(Extracted records)

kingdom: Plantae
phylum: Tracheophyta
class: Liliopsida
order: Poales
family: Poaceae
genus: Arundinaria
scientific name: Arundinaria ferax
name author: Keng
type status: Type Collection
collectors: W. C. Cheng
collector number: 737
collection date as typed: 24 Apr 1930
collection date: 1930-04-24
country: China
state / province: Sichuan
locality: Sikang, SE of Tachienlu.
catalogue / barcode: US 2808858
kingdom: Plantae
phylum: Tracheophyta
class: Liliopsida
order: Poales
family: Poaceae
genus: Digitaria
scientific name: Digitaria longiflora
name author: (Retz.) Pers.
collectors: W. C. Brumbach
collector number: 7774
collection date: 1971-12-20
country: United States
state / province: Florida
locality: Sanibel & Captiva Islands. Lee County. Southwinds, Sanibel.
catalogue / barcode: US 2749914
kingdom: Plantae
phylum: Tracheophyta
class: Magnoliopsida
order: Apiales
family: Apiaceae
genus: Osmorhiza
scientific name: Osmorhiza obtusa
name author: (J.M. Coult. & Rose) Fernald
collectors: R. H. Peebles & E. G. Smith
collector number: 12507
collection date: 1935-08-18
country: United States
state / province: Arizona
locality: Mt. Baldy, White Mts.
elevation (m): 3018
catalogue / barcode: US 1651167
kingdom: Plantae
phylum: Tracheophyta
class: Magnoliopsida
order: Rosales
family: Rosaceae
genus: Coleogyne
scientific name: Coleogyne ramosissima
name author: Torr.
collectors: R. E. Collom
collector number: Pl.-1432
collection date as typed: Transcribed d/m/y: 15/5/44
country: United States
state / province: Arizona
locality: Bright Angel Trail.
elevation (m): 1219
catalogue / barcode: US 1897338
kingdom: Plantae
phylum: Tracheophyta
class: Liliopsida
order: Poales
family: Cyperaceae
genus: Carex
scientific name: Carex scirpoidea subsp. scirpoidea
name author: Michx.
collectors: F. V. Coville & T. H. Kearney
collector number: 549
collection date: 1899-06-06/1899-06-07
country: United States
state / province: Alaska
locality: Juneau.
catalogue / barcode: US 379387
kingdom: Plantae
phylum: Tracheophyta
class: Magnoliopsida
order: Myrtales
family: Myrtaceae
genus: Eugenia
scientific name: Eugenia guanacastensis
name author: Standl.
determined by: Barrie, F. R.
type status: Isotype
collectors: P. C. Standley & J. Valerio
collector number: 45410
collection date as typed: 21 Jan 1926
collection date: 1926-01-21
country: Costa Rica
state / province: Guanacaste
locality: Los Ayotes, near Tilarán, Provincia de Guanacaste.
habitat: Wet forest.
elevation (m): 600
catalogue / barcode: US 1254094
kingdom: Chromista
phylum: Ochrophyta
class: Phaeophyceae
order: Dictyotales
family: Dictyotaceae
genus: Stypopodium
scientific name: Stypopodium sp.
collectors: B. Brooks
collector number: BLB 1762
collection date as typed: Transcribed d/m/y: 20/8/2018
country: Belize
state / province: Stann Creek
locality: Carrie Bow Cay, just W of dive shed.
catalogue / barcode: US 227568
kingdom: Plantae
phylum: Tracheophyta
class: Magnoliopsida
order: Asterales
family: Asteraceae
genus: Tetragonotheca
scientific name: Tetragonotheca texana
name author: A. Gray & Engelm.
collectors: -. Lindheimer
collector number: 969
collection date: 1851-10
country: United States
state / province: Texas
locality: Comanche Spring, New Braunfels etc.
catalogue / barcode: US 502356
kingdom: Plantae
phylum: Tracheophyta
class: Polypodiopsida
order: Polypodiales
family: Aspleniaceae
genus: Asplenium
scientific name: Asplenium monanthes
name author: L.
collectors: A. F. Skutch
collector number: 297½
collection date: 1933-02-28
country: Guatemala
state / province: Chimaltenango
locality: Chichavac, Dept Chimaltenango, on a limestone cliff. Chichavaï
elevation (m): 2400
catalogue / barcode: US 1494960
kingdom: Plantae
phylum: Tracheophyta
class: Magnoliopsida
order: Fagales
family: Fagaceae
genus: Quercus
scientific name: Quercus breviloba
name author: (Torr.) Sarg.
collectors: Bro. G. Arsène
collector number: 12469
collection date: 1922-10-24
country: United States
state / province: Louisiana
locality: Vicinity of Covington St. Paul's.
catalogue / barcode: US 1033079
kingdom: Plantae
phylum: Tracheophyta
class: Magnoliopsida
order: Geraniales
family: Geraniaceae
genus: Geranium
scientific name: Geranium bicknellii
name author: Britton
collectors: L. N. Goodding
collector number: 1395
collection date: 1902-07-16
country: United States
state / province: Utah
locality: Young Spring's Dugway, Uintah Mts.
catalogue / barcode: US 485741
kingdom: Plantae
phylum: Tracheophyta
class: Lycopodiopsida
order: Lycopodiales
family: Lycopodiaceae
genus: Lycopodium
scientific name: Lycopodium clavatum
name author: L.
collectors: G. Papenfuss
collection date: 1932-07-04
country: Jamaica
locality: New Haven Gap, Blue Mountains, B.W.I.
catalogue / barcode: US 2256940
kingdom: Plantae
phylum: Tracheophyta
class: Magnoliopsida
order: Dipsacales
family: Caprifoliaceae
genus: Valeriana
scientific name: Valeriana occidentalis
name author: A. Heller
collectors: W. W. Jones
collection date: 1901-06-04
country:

Your instructions: Copy every row above line for line, with no changes.

Solution to this problem:
kingdom: Plantae
phylum: Tracheophyta
class: Liliopsida
order: Poales
family: Poaceae
genus: Arundinaria
scientific name: Arundinaria ferax
name author: Keng
type status: Type Collection
collectors: W. C. Cheng
collector number: 737
collection date as typed: 24 Apr 1930
collection date: 1930-04-24
country: China
state / province: Sichuan
locality: Sikang, SE of Tachienlu.
catalogue / barcode: US 2808858
kingdom: Plantae
phylum: Tracheophyta
class: Liliopsida
order: Poales
family: Poaceae
genus: Digitaria
scientific name: Digitaria longiflora
name author: (Retz.) Pers.
collectors: W. C. Brumbach
collector number: 7774
collection date: 1971-12-20
country: United States
state / province: Florida
locality: Sanibel & Captiva Islands. Lee County. Southwinds, Sanibel.
catalogue / barcode: US 2749914
kingdom: Plantae
phylum: Tracheophyta
class: Magnoliopsida
order: Apiales
family: Apiaceae
genus: Osmorhiza
scientific name: Osmorhiza obtusa
name author: (J.M. Coult. & Rose) Fernald
collectors: R. H. Peebles & E. G. Smith
collector number: 12507
collection date: 1935-08-18
country: United States
state / province: Arizona
locality: Mt. Baldy, White Mts.
elevation (m): 3018
catalogue / barcode: US 1651167
kingdom: Plantae
phylum: Tracheophyta
class: Magnoliopsida
order: Rosales
family: Rosaceae
genus: Coleogyne
scientific name: Coleogyne ramosissima
name author: Torr.
collectors: R. E. Collom
collector number: Pl.-1432
collection date as typed: Transcribed d/m/y: 15/5/44
country: United States
state / province: Arizona
locality: Bright Angel Trail.
elevation (m): 1219
catalogue / barcode: US 1897338
kingdom: Plantae
phylum: Tracheophyta
class: Liliopsida
order: Poales
family: Cyperaceae
genus: Carex
scientific name: Carex scirpoidea subsp. scirpoidea
name author: Michx.
collectors: F. V. Coville & T. H. Kearney
collector number: 549
collection date: 1899-06-06/1899-06-07
country: United States
state / province: Alaska
locality: Juneau.
catalogue / barcode: US 379387
kingdom: Plantae
phylum: Tracheophyta
class: Magnoliopsida
order: Myrtales
family: Myrtaceae
genus: Eugenia
scientific name: Eugenia guanacastensis
name author: Standl.
determined by: Barrie, F. R.
type status: Isotype
collectors: P. C. Standley & J. Valerio
collector number: 45410
collection date as typed: 21 Jan 1926
collection date: 1926-01-21
country: Costa Rica
state / province: Guanacaste
locality: Los Ayotes, near Tilarán, Provincia de Guanacaste.
habitat: Wet forest.
elevation (m): 600
catalogue / barcode: US 1254094
kingdom: Chromista
phylum: Ochrophyta
class: Phaeophyceae
order: Dictyotales
family: Dictyotaceae
genus: Stypopodium
scientific name: Stypopodium sp.
collectors: B. Brooks
collector number: BLB 1762
collection date as typed: Transcribed d/m/y: 20/8/2018
country: Belize
state / province: Stann Creek
locality: Carrie Bow Cay, just W of dive shed.
catalogue / barcode: US 227568
kingdom: Plantae
phylum: Tracheophyta
class: Magnoliopsida
order: Asterales
family: Asteraceae
genus: Tetragonotheca
scientific name: Tetragonotheca texana
name author: A. Gray & Engelm.
collectors: -. Lindheimer
collector number: 969
collection date: 1851-10
country: United States
state / province: Texas
locality: Comanche Spring, New Braunfels etc.
catalogue / barcode: US 502356
kingdom: Plantae
phylum: Tracheophyta
class: Polypodiopsida
order: Polypodiales
family: Aspleniaceae
genus: Asplenium
scientific name: Asplenium monanthes
name author: L.
collectors: A. F. Skutch
collector number: 297½
collection date: 1933-02-28
country: Guatemala
state / province: Chimaltenango
locality: Chichavac, Dept Chimaltenango, on a limestone cliff. Chichavaï
elevation (m): 2400
catalogue / barcode: US 1494960
kingdom: Plantae
phylum: Tracheophyta
class: Magnoliopsida
order: Fagales
family: Fagaceae
genus: Quercus
scientific name: Quercus breviloba
name author: (Torr.) Sarg.
collectors: Bro. G. Arsène
collector number: 12469
collection date: 1922-10-24
country: United States
state / province: Louisiana
locality: Vicinity of Covington St. Paul's.
catalogue / barcode: US 1033079
kingdom: Plantae
phylum: Tracheophyta
class: Magnoliopsida
order: Geraniales
family: Geraniaceae
genus: Geranium
scientific name: Geranium bicknellii
name author: Britton
collectors: L. N. Goodding
collector number: 1395
collection date: 1902-07-16
country: United States
state / province: Utah
locality: Young Spring's Dugway, Uintah Mts.
catalogue / barcode: US 485741
kingdom: Plantae
phylum: Tracheophyta
class: Lycopodiopsida
order: Lycopodiales
family: Lycopodiaceae
genus: Lycopodium
scientific name: Lycopodium clavatum
name author: L.
collectors: G. Papenfuss
collection date: 1932-07-04
country: Jamaica
locality: New Haven Gap, Blue Mountains, B.W.I.
catalogue / barcode: US 2256940
kingdom: Plantae
phylum: Tracheophyta
class: Magnoliopsida
order: Dipsacales
family: Caprifoliaceae
genus: Valeriana
scientific name: Valeriana occidentalis
name author: A. Heller
collectors: W. W. Jones
collection date: 1901-06-04
country:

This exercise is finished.